Charles Schwab (SCHW) announced Monday it is sharply reducing the minimum investments on most mutual funds on its Mutual Fund OneSource platform, many to as little as $100 from $2,500, for initial investments in brokerage, IRA and custodial accounts. Schwab also cut the minimum for subsequent investments in already established accounts for all OneSource funds from $500 to $1.

Doug Hanson, a VP at Charles Schwab and head of the company’s third-party mutual fund platforms, said in an interview that lowering minimums just makes sense. “Observing trends in the mutual fund space,” whether in Schwab’s RIA business or in retirement accounts, “the concept of investment minimums were eroding.” Schwab’s own proprietary funds “have had a minimum investment of $100 for some time,” Hanson said.

Hanson pointed out that in the RIA space, mutual fund companies are highly amenable to lowering or waiving minimum initial or subsequent investments in advisor-class shares.

Hanson said “the burden for serving” clients using these lower minimums primarily “falls on us at Schwab,” and that the OneSource “platform economics makes it possible for us” to lower the minimums.

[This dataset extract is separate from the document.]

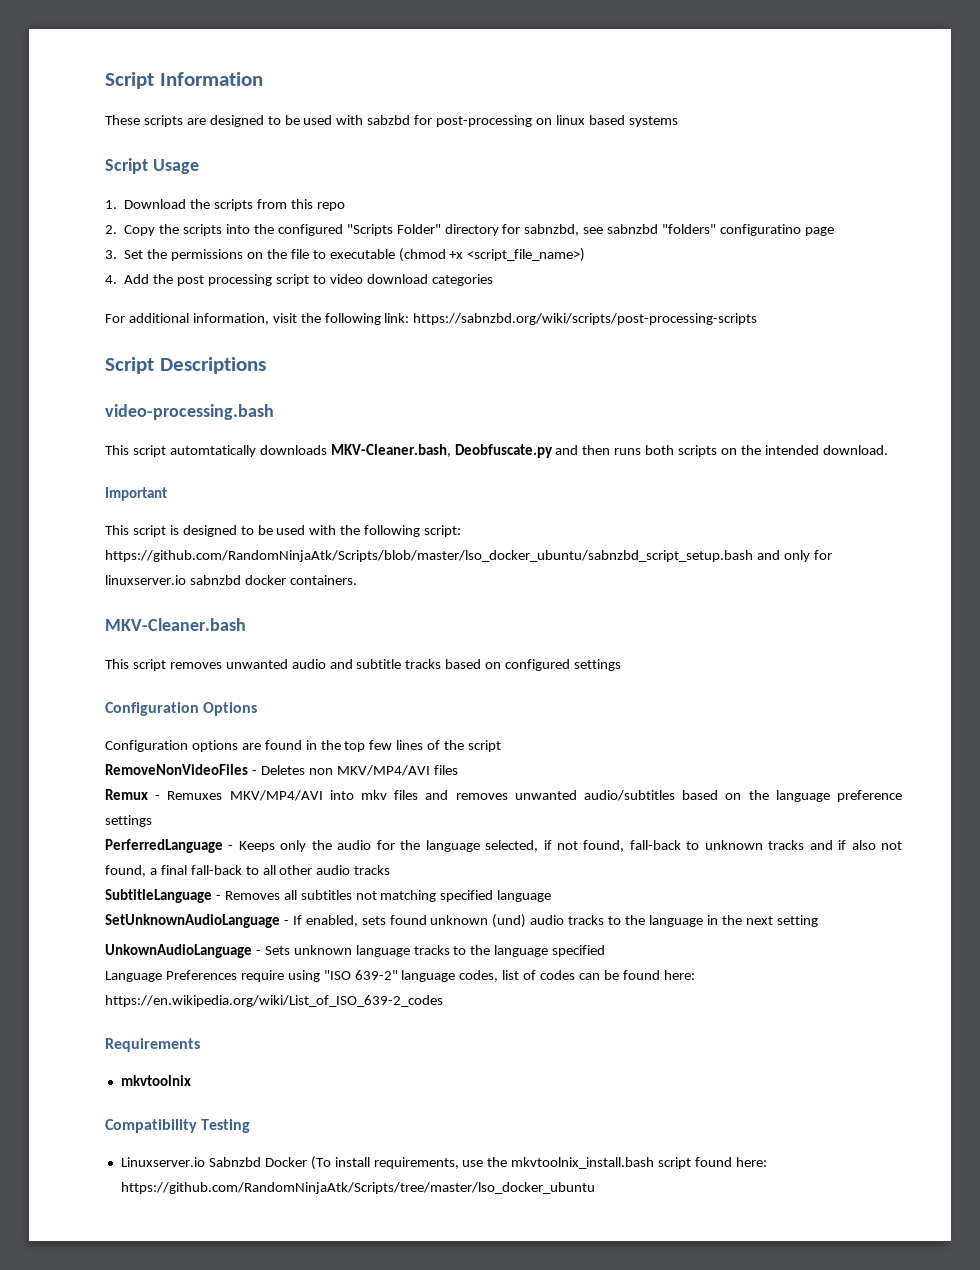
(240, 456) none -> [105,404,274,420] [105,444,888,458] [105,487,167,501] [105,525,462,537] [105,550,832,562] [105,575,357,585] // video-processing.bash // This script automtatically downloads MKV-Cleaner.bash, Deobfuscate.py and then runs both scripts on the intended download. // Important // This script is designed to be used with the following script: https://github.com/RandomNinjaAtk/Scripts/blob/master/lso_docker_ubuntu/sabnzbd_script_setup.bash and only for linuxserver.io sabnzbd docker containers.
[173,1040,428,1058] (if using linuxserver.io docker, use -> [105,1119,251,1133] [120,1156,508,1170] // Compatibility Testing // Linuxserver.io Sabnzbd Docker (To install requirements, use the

So will there be any economic impact on the fund companies whose offerings live on the platform? “The only place where there might be an effect on funds,” Hanson said, would be that the fund companies might face higher costs for communicating with more investors in their funds, such as sending them prospectuses, though with the popularity of electronic document delivery such an effect might be minimal at worst. 

At the Schwab Impact conference last week in Boston, Schwab CEO Walt Bettinger said that the Schwab Institutional Intelligent Portfolio (IIP) digital advice platform, which currently uses only ETFs, might be expanded. “We can take that engine,” Bettinger said in the opening general session, referring to IIP, “so you can trade mutual funds in that portfolio, even individual securities.”

Referring to Monday’s announcement, Hanson said there is “no connection with Schwab Intelligent Portfolios,” and said he is “pretty confident that if it comes to the point” where mutual funds are available on the IIP platform, “it would be as a managed offering,” which would mean the mutual fund companies would “waive the minimums” for advisor clients.

OneSource was launched in 1992 by Schwab with eight mutual fund companies offering more than 80 funds; it now offers access to over 500 fund families and 4,700 no-load, no-transaction fee mutual funds. OneSource grew out of Schwab’s Mutual Fund Marketplace, which was launched in 1984 just as the independent advisor movement was taking off; it offered both no-load and load funds with transaction fees.

In the statement announcing the lower minimums, Schwab said mutual funds account for 43% of the total assets at Schwab, and 42% of Schwab retail households are invested in mutual funds. Since investors have been flocking to passive investing vehicles in the form of index mutual funds or ETFs, Hanson said that Schwab’s decision to lower minimums on OneSource’s mostly actively managed mutual funds does make the OneSource offerings “a little more competitive.”

In its latest activity report for the month ended Oct. 30, Schwab reported total client assets of $2.54 trillion, up 4% from October 2014 and up 5% from September 2015, with net new assets in the month of $10.5 billion.

In its most recent quarterly results, Schwab said its overall client assets of $2.4 trillion were flat compared to the third quarter of 2014. About $1.3 trillion is held by clients in retail accounts at Schwab Investor Services, with $1.1 trillion held in accounts at its RIA custodial division, Schwab Advisor Services.

Total client assets in Schwab Intelligent Portfolios, the company’s robo-advisor service, rose by $1.1 billion from Q2 to $4.1 billion as of Sept. 30. The company launched the retail version of its all-ETF digital advice platform in March 2015; the RIA version, Schwab Institutional Intelligent Portfolios, was launched in June of this year.